Утром Ванда вела себя как обычно, только в тот момент, когда она целовала его на прощанье, ему показалось, что на ее лице появилась не то ироническая, не то грустная улыбка, как будто говорящая: «Все-то я о тебе знаю, такой уж ты человек».
Смешной, стареющий тип, подумал Завиша. Ноги в носках вытянуты под письменным столом, потому что куда-то пропали домашние туфли, и, как всегда, утром немного побаливает то место, где печень. Хочешь, чтобы я поверил, что ты меня любишь? Давай избавим друг друга от признаний, это хуже, чем стареющая нагота или запоздалые любовные игры. Лучше не говори ничего: каждое слово, которое ты сможешь придумать, покажется неискренним и лживым. Это не я скрываю от тебя правду, а ты, наглухо закрытая и недоступная, прячешь все от меня.
Сидя за столом и зная, что через минуту ему придется поднять телефонную трубку, Завиша думал о том, что он сейчас как тот молокосос из легионов, как щенок, влюбленный первый раз в жизни, рядится в разноцветные перья, а слова, которые приходят в голову, истерты, как старый, поношенный мундир. Ты скрываешь от меня, скрываешь от меня… Женщина, тайна, дымка, неведомое… Блондинка с Пивной улицы, вдова, любовница незадачливого сотрудника «двойки»… Почему, черт возьми, она не хочет уезжать?
Завиша взял телефонную книгу, но в этот момент зазвонил телефон. Поднимая трубку, он уже знал, кто звонит. Тот, кто должен был объявиться, тот кого он ждал: Наперала.

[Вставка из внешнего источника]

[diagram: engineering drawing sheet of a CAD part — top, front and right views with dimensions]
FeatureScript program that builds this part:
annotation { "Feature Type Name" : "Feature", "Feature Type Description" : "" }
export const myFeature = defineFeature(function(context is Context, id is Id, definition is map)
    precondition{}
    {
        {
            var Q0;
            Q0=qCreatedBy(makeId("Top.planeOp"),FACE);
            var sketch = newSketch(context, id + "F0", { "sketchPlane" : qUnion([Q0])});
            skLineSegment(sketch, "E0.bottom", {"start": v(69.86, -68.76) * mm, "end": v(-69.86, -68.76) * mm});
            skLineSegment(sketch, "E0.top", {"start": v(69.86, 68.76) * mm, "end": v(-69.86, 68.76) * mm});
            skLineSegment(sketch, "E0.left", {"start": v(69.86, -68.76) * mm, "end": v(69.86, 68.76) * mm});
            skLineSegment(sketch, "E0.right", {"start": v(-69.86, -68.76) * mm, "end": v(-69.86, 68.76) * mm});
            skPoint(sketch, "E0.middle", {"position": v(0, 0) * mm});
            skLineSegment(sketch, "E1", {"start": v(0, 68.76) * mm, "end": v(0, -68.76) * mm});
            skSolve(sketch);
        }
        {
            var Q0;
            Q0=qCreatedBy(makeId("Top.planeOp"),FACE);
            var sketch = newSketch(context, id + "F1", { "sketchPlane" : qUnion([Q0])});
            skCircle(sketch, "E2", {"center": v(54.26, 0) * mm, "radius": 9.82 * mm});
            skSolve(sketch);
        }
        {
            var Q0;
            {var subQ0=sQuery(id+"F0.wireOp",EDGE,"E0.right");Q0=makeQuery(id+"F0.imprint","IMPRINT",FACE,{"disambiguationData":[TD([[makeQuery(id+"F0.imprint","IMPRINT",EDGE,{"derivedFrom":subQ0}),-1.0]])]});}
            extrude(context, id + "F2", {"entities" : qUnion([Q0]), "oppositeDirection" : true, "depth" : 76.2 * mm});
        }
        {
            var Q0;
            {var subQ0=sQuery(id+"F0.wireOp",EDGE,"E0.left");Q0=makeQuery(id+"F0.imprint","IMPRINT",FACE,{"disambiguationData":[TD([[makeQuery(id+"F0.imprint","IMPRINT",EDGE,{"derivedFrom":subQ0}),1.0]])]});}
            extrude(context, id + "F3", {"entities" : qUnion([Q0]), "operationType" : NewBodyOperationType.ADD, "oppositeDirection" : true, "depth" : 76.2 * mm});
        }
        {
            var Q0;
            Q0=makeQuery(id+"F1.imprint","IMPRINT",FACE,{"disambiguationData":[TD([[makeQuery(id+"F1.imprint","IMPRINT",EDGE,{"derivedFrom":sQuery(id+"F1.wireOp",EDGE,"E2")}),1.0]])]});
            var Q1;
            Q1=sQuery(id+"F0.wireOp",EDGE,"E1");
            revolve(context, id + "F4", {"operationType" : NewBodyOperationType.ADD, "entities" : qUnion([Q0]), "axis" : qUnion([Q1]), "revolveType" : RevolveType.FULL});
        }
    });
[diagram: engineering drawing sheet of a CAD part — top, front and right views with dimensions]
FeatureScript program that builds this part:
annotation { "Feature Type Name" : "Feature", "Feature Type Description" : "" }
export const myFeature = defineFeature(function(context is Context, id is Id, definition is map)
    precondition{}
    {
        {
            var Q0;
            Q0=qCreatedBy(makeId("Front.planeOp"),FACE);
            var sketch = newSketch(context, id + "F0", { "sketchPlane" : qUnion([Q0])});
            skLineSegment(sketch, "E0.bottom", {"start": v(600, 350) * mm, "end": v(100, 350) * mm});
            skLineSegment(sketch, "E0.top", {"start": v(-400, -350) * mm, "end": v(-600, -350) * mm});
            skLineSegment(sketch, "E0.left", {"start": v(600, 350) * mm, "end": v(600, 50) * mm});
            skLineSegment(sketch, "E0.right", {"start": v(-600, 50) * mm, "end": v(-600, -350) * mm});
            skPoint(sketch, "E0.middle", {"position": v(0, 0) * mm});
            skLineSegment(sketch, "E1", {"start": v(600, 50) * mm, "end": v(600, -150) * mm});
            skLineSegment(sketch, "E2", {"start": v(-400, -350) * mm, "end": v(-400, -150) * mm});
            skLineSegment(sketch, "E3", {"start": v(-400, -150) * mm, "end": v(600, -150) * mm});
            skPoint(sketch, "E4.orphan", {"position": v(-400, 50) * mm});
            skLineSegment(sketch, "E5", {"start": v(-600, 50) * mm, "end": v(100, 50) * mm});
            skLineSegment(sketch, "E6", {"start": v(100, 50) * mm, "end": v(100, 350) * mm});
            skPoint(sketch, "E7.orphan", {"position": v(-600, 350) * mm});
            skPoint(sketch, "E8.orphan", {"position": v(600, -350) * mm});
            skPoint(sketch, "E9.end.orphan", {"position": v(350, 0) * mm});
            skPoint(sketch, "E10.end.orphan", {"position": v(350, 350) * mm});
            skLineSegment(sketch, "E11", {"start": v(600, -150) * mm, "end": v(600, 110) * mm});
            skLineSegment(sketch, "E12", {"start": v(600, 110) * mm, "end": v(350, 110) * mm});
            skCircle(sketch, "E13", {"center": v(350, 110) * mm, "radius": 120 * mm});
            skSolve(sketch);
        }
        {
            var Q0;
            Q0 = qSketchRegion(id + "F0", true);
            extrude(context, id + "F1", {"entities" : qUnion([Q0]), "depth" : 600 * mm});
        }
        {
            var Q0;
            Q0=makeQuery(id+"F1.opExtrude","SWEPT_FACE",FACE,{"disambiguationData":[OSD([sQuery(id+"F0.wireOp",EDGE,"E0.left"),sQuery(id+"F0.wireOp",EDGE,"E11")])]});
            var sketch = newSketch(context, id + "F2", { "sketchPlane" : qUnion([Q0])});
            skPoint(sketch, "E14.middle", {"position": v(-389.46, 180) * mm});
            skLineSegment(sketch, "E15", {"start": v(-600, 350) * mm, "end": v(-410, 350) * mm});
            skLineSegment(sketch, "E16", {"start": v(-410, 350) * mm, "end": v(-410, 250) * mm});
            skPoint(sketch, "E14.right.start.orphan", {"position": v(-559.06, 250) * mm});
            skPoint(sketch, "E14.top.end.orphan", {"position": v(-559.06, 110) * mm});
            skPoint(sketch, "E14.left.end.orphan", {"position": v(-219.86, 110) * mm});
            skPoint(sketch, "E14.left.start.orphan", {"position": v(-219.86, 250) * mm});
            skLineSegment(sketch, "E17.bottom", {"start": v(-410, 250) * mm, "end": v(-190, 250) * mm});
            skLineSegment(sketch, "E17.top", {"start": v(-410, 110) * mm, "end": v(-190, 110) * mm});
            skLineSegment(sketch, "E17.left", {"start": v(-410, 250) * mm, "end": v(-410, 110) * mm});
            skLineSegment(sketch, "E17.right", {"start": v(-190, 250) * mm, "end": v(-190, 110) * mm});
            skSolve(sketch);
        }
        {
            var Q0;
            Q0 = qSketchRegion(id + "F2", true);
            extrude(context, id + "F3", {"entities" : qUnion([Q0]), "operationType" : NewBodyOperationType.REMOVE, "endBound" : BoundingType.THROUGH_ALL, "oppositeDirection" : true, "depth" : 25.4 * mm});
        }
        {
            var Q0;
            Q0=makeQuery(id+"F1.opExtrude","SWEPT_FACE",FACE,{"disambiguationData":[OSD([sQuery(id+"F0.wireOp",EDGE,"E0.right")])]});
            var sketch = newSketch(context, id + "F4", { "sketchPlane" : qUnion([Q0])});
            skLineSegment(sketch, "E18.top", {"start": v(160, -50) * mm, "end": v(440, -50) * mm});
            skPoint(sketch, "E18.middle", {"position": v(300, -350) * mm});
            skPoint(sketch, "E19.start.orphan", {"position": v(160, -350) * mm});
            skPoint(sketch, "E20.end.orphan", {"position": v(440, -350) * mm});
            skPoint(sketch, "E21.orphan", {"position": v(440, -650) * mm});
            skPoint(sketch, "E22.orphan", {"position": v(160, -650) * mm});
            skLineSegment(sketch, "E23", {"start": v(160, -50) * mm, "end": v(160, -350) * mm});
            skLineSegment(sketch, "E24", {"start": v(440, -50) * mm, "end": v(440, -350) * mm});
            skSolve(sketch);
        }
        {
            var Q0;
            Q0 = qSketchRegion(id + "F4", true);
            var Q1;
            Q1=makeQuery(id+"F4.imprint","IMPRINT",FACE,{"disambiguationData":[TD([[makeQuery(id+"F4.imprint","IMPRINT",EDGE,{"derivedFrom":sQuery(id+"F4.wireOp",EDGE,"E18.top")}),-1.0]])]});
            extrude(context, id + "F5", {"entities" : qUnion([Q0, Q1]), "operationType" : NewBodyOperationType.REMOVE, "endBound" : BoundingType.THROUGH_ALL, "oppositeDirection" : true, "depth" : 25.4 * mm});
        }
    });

И прежде чем он сел за круглый стол в плохо освещенном кабинете Напералы и взял сигарету, которую ему предложил майор, он понял, что сейчас не он, Завиша, разыгрывает эту партию и что к концу игры, — а ведь когда-то этот конец он представлял себе совершенно иначе, — у него почти нет козырей, ибо все, что он еще может бросить на полированную, красного дерева, поверхность стола, обернется против него.
Владек смотрел на старого приятеля внимательно и даже сердечно, казалось, что он переполнен чувством искренней дружбы, что в нем живет память о давних общих делах, о боевых подвигах и о твердом мужском братстве.
— Ты плохо выглядишь!
— Возможно, — пробормотал Завиша.
Не он вел сегодняшний разговор, это стало ясно с первого слова, с той минуты, когда они пожали друг другу руки в секретариате Напералы, а майор произнес, как обычно: «Прости, что тебе пришлось подождать, ведь ты знаешь, какая у нас работа!» Теперь он мог морочить Завише голову старыми воспоминаниями, произвольно меняя темы, растягивая разговор, для того чтобы подойти к главному вопросу в тот момент, когда ему это будет выгодно. Ротмистр с самого начала вынужден был обороняться на позициях, на которых — и он это знал — ему долго не продержаться, поэтому он заслонялся, как старым щитом, своим ленивым безразличием и осторожным молчанием.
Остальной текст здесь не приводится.